Deuxièmement, je pense qu'il y a de moins en moins de place dans la société pour un débat ouvert. Par débat ouvert, j'entends que l'on entre dans une discussion avec un point de vue et que l'on en ressort avec un autre. Le Collegium est interdisciplinaire de la meilleure façon possible. Il veut explicitement perturber les schémas de pensée établis.

Et comment y parvenez-vous ?
C'est une question de culture. Permettez-vous des points de vue opposés ? Et que faites-vous de ces points de vue ? Vous ne devriez pas juger les gens en fonction de l'endroit où ils entrent dans un débat, mais plutôt de l'endroit où ils se trouvent à la fin du processus.

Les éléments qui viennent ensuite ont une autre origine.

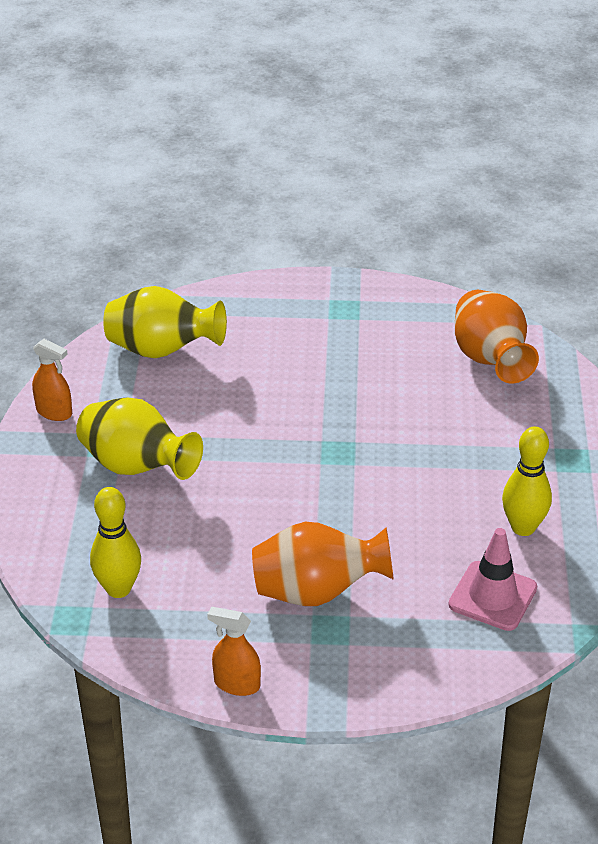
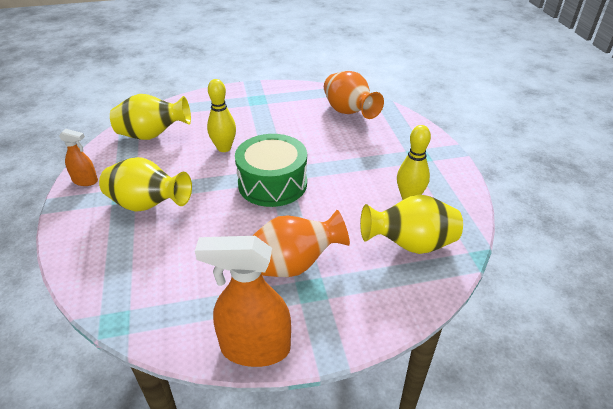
camera: 15 degrees left, 0 degrees up
(118, 589) = (148, 291): yellow bowling pin -> yellow bowling pin (224, 148)
(236, 684) = (255, 348): orange spray bottle -> orange spray bottle, size x1.87
(324, 466) = (272, 183): none -> green drum
(492, 596) = (410, 244): pink traffic cone -> yellow vase

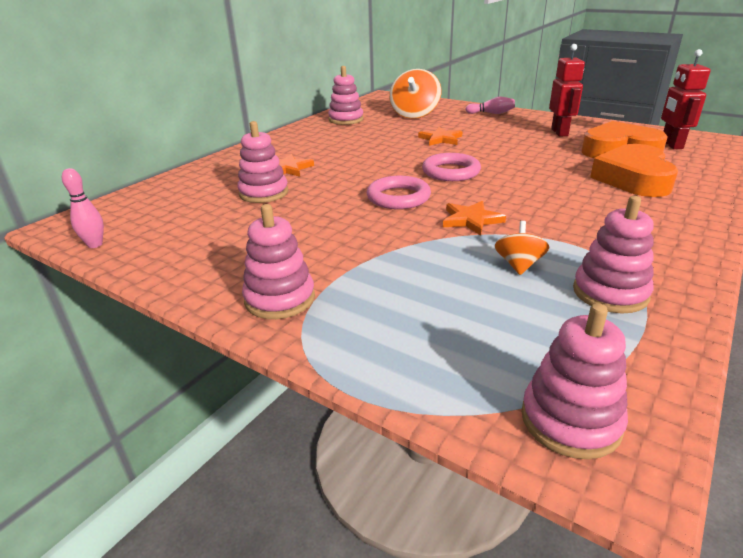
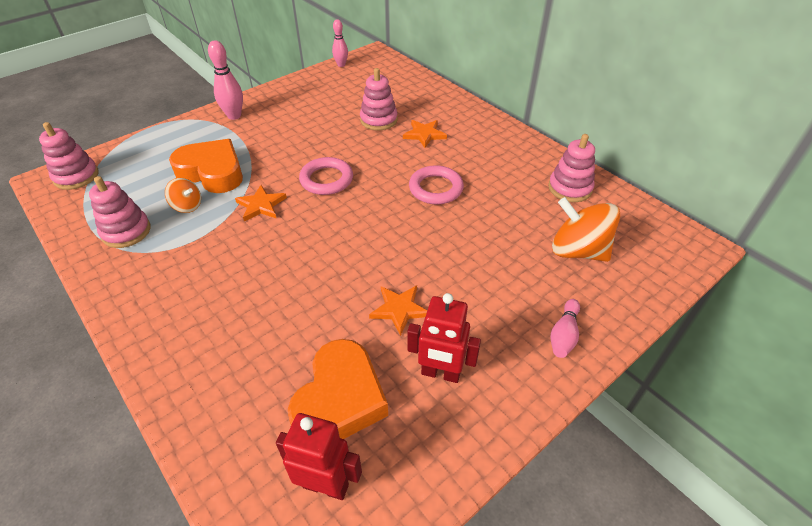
camera: 105 degrees right, 15 degrees up
(280, 299) = (234, 116): pink stacking toy -> pink bowling pin
(440, 139) = (463, 245): orange star -> orange star (399, 309)
(451, 172) = (361, 223): pink ring -> pink ring (435, 188)
(633, 179) = (255, 355): orange heart -> orange heart (212, 172)

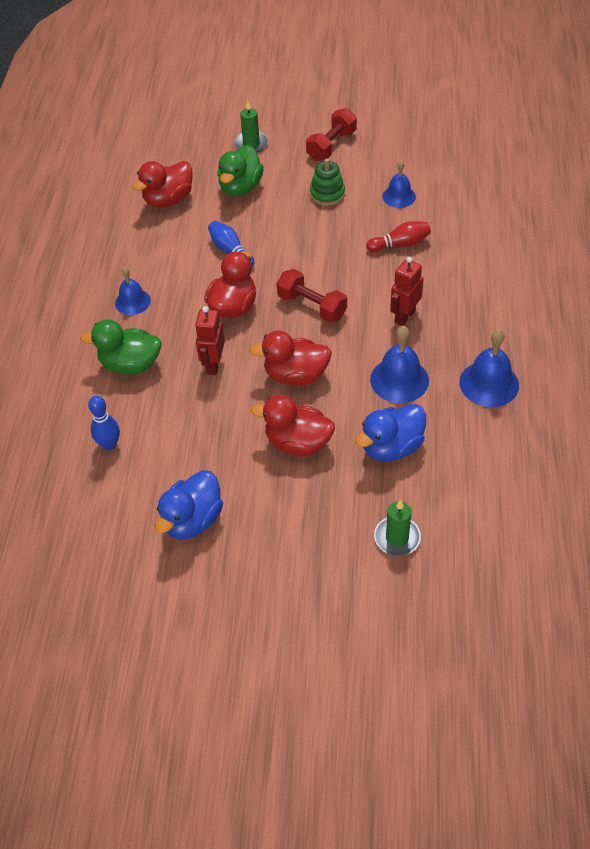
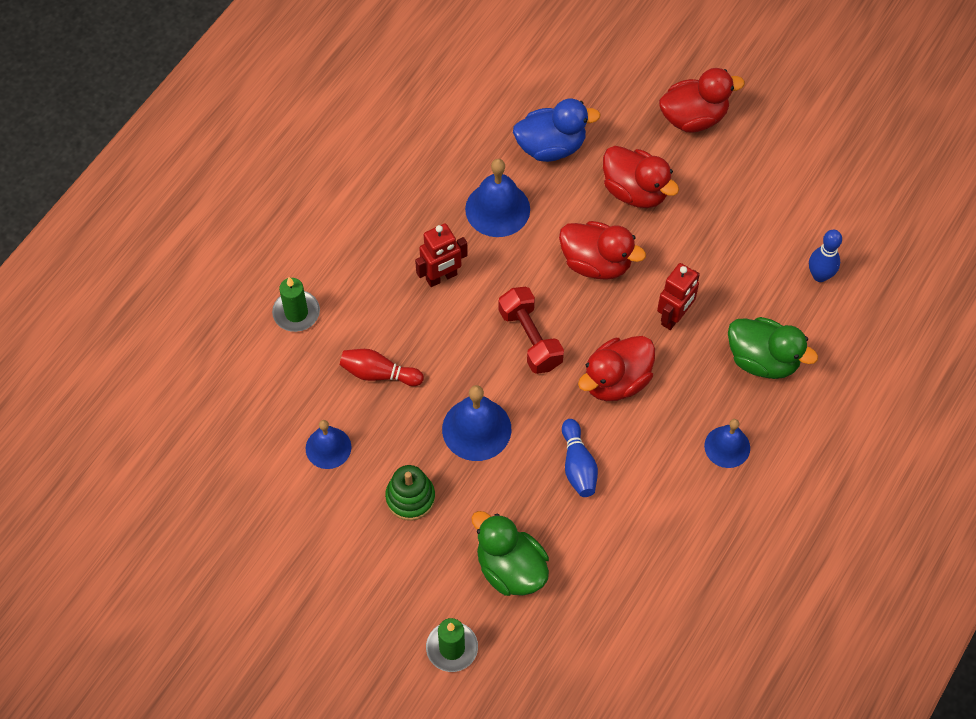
camera: 155 degrees left, 10 degrees up
(168, 200) = (613, 596): red duck -> red duck (693, 118)
(192, 520) = (770, 164): blue duck -> none
(240, 187) = (510, 569): green duck -> green duck turned 90 degrees counterclockwise
(331, 146) = (350, 584): red dumbbell -> none
(397, 538) = (599, 69): green candle -> green candle (296, 313)
(489, 383) = (416, 164): blue bell -> blue bell (476, 429)

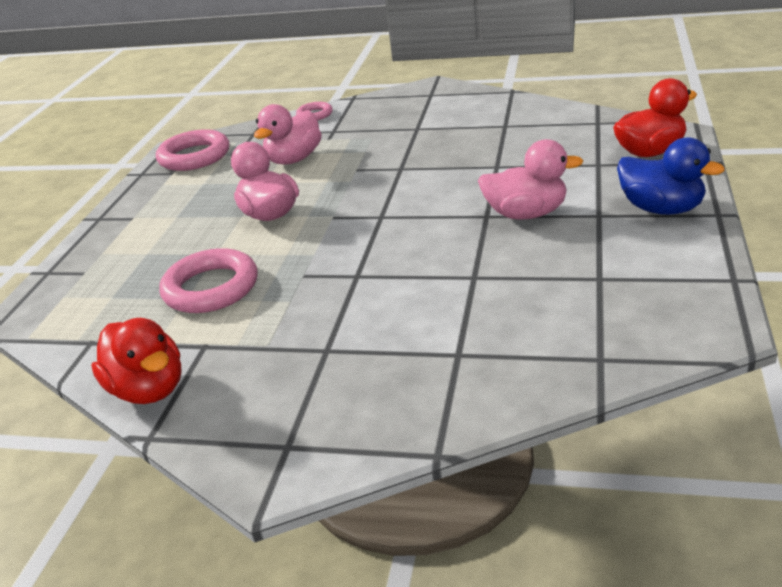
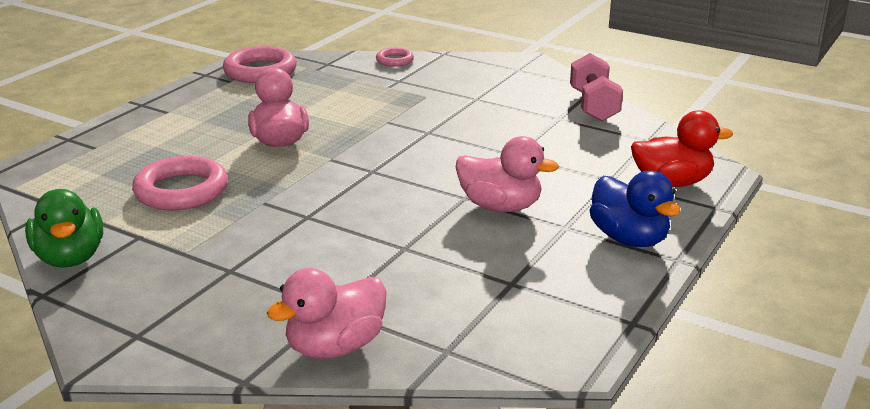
camera: 15 degrees right, 5 degrees down
(149, 389) = (70, 258): red duck -> green duck
(294, 159) = (341, 97): pink duck -> pink duck (335, 347)
(525, 107) = (593, 106): none -> pink dumbbell

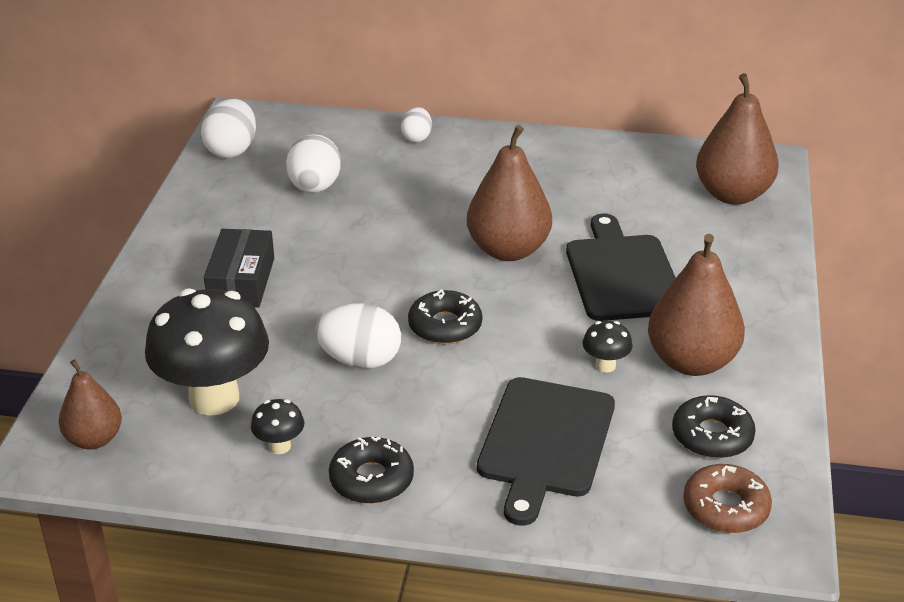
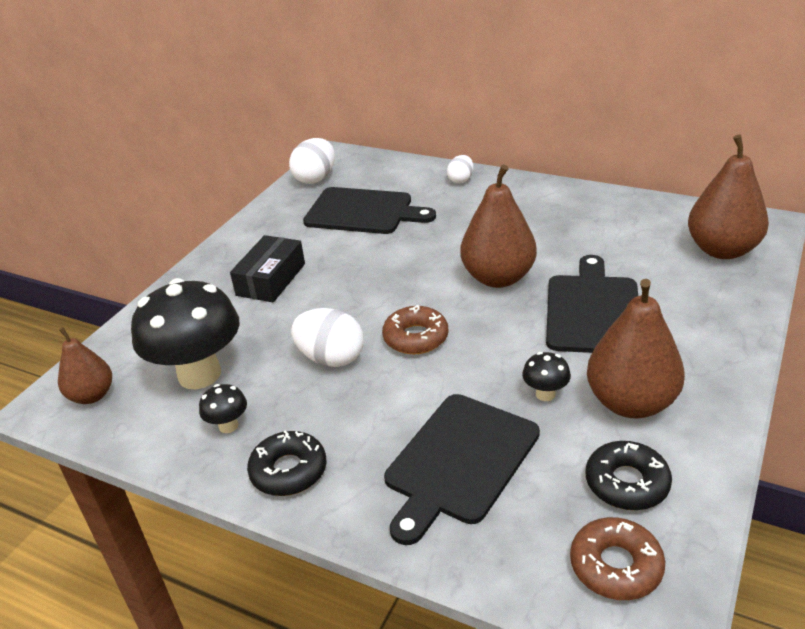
camera: 20 degrees right, 0 degrees up
(314, 188) = (363, 212): white egg -> black cutting board
(445, 326) = (415, 337): black donut -> brown donut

Quel type d'impact externe le Collegium Helveticum doit-il avoir ?
Même si nous avons des personnes très talentueuses ici à Zurich, j'aimerais que le Collegium renforce ses relations internationales. Zurich a également besoin d'un point de vue extérieur. Mais bien sûr, nous devons faire de la sensibilisation pour faire connaître notre travail au public. Nous avons toujours eu des expositions et des événements destinés au public, mais, à l'avenir, il serait bon de les organiser à une échelle un peu plus grande. Dans l'ensemble, le Collegium devrait rendre Zurich encore plus attrayante - peut-être en tant que ville d'artistes et de penseurs ?

N'est-ce pas un peu élitiste ?
L'élitisme peut impliquer que l'on se ferme et que l'on exclut les autres, ce qui ne m'intéresse pas. Les portes du Collegium sont ouvertes à tous ceux qui s'intéressent aux échanges interdisciplinaires. Traiter les choses de manière intensive et approfondie, des choses dont l'utilité ou le but n'est peut-être pas immédiatement apparent, n'a cependant jamais été un phénomène courant. Si vous vous remémorez les salons des XIXe et XXe siècles, où les gens se rencontraient et s'inspiraient les uns les autres, vous reconnaissez la valeur culturelle et intellectuelle massive de tels espaces.

Que considérez-vous comme une réussite ?
Toutes les réalisations ne peuvent pas être quantifiées ou mesurées. Pour moi, ce serait une réussite si les gens qui se rencontrent au Collegium trouvent l'expérience enrichissante et si les interactions qui s'y produisent ont un impact à long terme sur leurs pensées, leurs actions et leurs méthodes de travail.

À propos de Sebastian Bonhoeffer

Sebastian Bonhoeffer est né à Tübingen, en Allemagne, en 1965. Après avoir étudié la musique à Bâle, il a étudié la physique à Munich et à Vienne. Il a fait ses études doctorales au département de zoologie d'Oxford sous la direction de Martin Nowak et Robert May. Bonhoeffer est professeur titulaire de biologie théorique à l'ETH Zurich depuis 2005. Ses recherches et son enseignement portent sur la dynamique des maladies infectieuses, c'est pourquoi son expertise a été très demandée lors de la pandémie de coronavirus. Sebastian  Bonhoeffer vit à Zurich. Il est marié à une musicienne et a deux filles.

Collegium Helveticum

Le Collegium Helveticum a été fondé par l'ETH Zurich en 1997 en tant que forum de dialogue entre les sciences. Le premier directeur de l'organisation était l'auteur et professeur de l'ETH Adolf Muschg. Le Collegium Helveticum est parrainé par l'ETH Zurich et l'Université de Zurich depuis 2004. La ZHdK est devenue partenaire en 2016. L'objectif du Collegium Helveticum est de favoriser la compréhension mutuelle entre les sciences humaines et sociales, les sciences naturelles, l'ingénierie, la science médicale et les arts. En tant qu'institut unique en son genre en Suisse, le Collegium Helveticum vise à créer un espace intellectuel au-delà du courant dominant et des paradigmes établis au sein des disciplines.